“Trainspotting” (1996)
Boyle, Hodge, producer Andrew Macdonald and McGregor swiftly got the band back together for another Edinburgh-set film that proved even more successful: “Trainspotting.” Adapting Irvine Welsh‘s cult novel about heroin addicts, Boyle made a shocking, serious film, less attention-seeking than its source material, but crucially, also invested it with a rock n roll energy that, for a brief moment, made smack look like the most fun in the world (which, despite criticism at the time, is really the only honest way to go about things — if drugs weren’t initially a blast, people wouldn’t do them).
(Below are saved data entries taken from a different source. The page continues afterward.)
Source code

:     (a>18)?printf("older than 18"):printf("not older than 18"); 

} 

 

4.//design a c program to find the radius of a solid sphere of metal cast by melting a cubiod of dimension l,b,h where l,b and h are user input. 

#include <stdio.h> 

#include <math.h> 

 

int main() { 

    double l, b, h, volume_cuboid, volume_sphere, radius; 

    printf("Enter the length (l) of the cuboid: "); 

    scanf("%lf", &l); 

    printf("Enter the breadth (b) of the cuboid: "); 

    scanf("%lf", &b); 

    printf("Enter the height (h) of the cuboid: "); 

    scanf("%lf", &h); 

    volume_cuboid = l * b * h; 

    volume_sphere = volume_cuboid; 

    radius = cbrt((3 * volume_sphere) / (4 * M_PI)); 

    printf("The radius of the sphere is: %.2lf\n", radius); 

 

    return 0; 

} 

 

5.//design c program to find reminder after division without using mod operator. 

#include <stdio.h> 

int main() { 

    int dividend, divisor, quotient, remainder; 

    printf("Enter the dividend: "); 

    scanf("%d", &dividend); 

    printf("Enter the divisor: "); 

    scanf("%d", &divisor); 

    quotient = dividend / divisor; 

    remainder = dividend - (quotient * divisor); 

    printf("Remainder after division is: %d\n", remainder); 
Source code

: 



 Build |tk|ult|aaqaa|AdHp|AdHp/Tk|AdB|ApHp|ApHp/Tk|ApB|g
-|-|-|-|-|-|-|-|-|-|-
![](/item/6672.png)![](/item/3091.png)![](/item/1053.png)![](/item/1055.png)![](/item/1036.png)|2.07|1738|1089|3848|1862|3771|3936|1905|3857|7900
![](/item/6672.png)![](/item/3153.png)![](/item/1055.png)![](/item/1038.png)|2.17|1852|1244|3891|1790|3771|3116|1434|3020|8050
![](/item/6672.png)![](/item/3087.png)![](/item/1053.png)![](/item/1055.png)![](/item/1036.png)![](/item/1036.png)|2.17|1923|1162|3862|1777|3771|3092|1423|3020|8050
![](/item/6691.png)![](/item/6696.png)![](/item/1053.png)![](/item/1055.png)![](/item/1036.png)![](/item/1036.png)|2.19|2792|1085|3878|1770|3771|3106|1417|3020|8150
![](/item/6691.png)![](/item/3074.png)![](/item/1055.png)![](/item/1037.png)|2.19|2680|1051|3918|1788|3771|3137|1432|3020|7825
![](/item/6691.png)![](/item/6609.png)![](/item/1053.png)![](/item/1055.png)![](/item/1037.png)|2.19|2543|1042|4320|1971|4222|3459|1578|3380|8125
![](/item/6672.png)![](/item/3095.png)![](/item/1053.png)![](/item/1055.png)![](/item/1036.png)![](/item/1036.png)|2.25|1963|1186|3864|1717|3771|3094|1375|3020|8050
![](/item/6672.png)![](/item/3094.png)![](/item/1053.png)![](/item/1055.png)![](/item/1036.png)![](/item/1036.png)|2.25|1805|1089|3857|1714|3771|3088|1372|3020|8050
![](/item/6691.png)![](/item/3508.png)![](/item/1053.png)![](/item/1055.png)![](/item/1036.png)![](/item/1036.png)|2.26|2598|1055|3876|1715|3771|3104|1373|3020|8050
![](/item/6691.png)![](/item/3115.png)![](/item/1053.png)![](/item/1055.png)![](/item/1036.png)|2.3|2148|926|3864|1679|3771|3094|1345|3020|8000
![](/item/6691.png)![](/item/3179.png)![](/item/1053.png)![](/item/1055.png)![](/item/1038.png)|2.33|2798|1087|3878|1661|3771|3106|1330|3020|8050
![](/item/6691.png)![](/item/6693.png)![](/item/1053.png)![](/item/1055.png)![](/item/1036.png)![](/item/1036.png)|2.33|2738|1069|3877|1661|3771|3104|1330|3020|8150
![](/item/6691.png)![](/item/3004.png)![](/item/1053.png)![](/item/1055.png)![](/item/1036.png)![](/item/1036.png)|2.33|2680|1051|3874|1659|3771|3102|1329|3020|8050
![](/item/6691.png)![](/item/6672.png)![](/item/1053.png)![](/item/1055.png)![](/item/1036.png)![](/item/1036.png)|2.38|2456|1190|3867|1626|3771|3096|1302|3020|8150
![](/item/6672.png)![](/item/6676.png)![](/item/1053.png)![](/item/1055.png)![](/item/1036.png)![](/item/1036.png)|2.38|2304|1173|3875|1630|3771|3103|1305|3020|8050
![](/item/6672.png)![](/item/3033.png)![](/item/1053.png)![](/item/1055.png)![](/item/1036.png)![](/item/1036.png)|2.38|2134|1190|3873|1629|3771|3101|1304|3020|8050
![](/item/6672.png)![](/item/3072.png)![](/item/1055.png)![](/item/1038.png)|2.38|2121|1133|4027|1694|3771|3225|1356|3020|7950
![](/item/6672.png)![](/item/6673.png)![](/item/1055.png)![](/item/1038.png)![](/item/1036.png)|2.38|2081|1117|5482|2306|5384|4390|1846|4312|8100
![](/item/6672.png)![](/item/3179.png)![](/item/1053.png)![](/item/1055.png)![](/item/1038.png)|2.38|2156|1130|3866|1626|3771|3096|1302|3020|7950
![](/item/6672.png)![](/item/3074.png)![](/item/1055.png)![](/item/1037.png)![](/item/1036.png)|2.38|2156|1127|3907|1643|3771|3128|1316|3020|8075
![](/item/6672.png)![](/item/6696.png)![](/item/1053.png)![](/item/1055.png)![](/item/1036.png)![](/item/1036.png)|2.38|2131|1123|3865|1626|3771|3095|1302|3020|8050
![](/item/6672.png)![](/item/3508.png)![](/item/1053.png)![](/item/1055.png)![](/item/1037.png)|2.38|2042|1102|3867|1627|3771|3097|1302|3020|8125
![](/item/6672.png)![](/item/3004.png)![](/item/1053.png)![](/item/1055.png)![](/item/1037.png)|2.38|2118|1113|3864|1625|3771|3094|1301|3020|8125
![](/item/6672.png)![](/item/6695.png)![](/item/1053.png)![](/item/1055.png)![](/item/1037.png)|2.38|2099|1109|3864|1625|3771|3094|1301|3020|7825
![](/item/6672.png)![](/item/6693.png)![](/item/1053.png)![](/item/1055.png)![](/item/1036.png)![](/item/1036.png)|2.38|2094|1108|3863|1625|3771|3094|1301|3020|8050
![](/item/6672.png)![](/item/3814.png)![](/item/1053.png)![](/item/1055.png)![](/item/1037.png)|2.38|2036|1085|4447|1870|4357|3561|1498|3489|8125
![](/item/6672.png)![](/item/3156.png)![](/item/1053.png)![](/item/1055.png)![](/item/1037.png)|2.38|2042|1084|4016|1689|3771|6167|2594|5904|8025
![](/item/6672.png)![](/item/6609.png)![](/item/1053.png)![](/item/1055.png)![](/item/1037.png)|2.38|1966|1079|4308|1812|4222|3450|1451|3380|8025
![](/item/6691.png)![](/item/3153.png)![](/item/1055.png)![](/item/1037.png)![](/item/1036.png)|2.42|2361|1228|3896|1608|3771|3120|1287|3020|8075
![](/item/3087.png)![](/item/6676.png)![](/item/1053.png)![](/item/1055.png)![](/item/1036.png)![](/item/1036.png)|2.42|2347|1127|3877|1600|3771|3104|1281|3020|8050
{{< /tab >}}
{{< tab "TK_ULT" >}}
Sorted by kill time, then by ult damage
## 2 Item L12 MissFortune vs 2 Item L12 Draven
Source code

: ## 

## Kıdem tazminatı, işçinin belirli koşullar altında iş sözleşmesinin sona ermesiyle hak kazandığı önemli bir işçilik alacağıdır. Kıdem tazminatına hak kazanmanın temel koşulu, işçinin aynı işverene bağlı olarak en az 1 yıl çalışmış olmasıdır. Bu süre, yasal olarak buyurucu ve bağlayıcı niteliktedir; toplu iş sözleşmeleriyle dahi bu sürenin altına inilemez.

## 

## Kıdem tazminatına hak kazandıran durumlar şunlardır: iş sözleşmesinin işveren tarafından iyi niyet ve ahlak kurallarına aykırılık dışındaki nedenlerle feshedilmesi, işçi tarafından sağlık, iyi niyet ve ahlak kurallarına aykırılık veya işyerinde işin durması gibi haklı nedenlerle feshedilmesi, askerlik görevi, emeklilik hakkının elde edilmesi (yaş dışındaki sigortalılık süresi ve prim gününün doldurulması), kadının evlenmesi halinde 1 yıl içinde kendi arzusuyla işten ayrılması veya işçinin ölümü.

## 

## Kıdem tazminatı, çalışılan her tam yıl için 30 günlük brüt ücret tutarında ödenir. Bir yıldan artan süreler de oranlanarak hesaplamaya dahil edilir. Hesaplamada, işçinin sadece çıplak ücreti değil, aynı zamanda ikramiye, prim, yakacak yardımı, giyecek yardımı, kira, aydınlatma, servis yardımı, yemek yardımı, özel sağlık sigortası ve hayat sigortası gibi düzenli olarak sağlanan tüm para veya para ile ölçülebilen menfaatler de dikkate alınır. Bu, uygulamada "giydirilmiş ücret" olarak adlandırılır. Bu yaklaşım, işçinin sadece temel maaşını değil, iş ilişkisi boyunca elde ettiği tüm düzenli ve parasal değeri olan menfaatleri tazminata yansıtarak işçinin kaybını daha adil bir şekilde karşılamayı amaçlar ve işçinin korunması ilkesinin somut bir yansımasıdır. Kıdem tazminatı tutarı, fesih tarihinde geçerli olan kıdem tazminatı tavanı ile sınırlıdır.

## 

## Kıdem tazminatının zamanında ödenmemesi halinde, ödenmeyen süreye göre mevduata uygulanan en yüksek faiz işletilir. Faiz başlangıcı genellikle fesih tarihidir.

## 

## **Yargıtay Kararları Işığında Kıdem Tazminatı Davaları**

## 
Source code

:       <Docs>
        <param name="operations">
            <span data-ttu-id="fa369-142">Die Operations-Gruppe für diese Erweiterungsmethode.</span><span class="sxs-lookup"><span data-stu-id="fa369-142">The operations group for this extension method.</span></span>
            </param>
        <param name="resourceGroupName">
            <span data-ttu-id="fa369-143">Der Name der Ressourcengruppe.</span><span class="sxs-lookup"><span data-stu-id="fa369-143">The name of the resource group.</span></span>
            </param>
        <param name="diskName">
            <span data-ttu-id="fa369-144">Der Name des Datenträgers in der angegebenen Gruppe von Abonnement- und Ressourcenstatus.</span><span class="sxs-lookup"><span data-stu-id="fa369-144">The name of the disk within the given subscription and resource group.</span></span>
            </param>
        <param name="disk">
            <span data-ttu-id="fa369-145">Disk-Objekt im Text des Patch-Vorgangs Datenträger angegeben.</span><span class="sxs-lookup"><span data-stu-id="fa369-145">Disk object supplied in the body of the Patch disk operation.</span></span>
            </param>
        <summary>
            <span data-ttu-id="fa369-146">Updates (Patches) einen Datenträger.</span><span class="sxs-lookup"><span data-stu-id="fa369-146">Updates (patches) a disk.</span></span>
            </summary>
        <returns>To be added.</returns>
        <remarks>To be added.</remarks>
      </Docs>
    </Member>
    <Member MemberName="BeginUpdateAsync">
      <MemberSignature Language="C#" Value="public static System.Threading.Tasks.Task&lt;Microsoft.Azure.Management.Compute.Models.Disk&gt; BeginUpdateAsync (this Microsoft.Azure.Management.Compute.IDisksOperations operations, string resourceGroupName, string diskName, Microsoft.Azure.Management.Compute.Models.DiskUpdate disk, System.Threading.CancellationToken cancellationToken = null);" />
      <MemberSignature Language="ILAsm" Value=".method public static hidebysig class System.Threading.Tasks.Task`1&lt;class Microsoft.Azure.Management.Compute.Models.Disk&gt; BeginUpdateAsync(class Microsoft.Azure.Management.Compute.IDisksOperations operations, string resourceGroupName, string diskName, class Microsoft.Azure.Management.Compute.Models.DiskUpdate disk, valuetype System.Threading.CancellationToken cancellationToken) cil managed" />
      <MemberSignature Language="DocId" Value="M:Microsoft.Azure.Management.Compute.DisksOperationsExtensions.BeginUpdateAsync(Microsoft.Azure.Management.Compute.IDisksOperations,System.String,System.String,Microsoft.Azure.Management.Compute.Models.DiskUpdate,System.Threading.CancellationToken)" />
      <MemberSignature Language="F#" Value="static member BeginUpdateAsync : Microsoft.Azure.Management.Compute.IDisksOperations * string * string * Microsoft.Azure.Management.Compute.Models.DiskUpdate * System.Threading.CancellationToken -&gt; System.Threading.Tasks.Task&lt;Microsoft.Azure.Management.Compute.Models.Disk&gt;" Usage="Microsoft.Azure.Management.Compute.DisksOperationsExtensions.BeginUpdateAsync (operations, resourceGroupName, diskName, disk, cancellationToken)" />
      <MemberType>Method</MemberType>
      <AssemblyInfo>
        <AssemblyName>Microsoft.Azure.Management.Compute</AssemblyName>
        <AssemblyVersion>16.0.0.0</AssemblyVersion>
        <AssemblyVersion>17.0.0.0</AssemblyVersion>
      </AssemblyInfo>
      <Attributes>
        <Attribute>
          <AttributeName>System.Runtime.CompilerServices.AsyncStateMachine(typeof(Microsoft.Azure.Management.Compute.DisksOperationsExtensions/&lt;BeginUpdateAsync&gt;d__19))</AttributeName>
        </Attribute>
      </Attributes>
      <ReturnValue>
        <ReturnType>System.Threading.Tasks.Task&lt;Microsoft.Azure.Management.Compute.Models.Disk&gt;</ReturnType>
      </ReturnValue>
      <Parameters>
And among an exceptional cast, including early roles for Ewan Bremner, Jonny Lee Miller, Kevin McKidd and Kelly Macdonald, as well as an exceptional turn from Robert Carlyle as the psychotic Begbie, McGregor is electric as the lead. Boyle wanted a figure reminiscent of Michael Caine in “Alfie” and Malcolm McDowell in “A Clockwork Orange,” and that’s exactly what McGregor provided: with charisma to burn, he’s at once repellent and hugely sympathetic. The film still stands as a high watermark in the careers of both star and director; they worked together one more time, on the messy-but-not-without-its-charms Coen Brothers-lite “A Life Less Ordinary,” before falling out when Boyle cast Leonardo di Caprio as the lead in “The Beach.”
“Velvet Goldmine” (1998)
From heroin addict as rock star to, well, plain old rock star, McGregor took a key supporting role in Todd Haynes‘ glam-rock “Citizen Kane,” “Velvet Goldmine.” McGregor channels Iggy Pop (and a little Kurt Cobain for good measure) as American rock star Curt Wild, whose affair with Bowie-esque legend Brian Slade is the centerpiece of the film, and he’s pretty terrific. Sure, his American accent is as shaky as ever, but he makes a compelling Iggy-surrogate, full of the star’s wild energy, but with a surprising vulnerability that you suspect you’d have to dig deep to find in the Stooges frontman. Oh, and he could really sing, something that the actor would return to in blockbuster manner later on. The film’s plenty flawed, uneasily mirroring a crackerjack style with the director’s intellectual interests,, but as ever, Haynes never takes the standard approach: what other rock n roll films begin with Oscar Wilde arriving in a spaceship? The cast, even the inconsistent likes of Jonathan Rhys-Myers and Eddie Izzard, are all great, the soundtrack is a hall-of-famer, and when it really works — particularly in the seemingly autobiographical aspects of young journalist Arthur (Christian Bale), whose fan-to-journalist journey is far more moving than the similar path walked in “Almost Famous.” Plus, it has a scene where Obi-Wan Kenobi fucks Batman through a shower of glitter. So it’s got that going for it.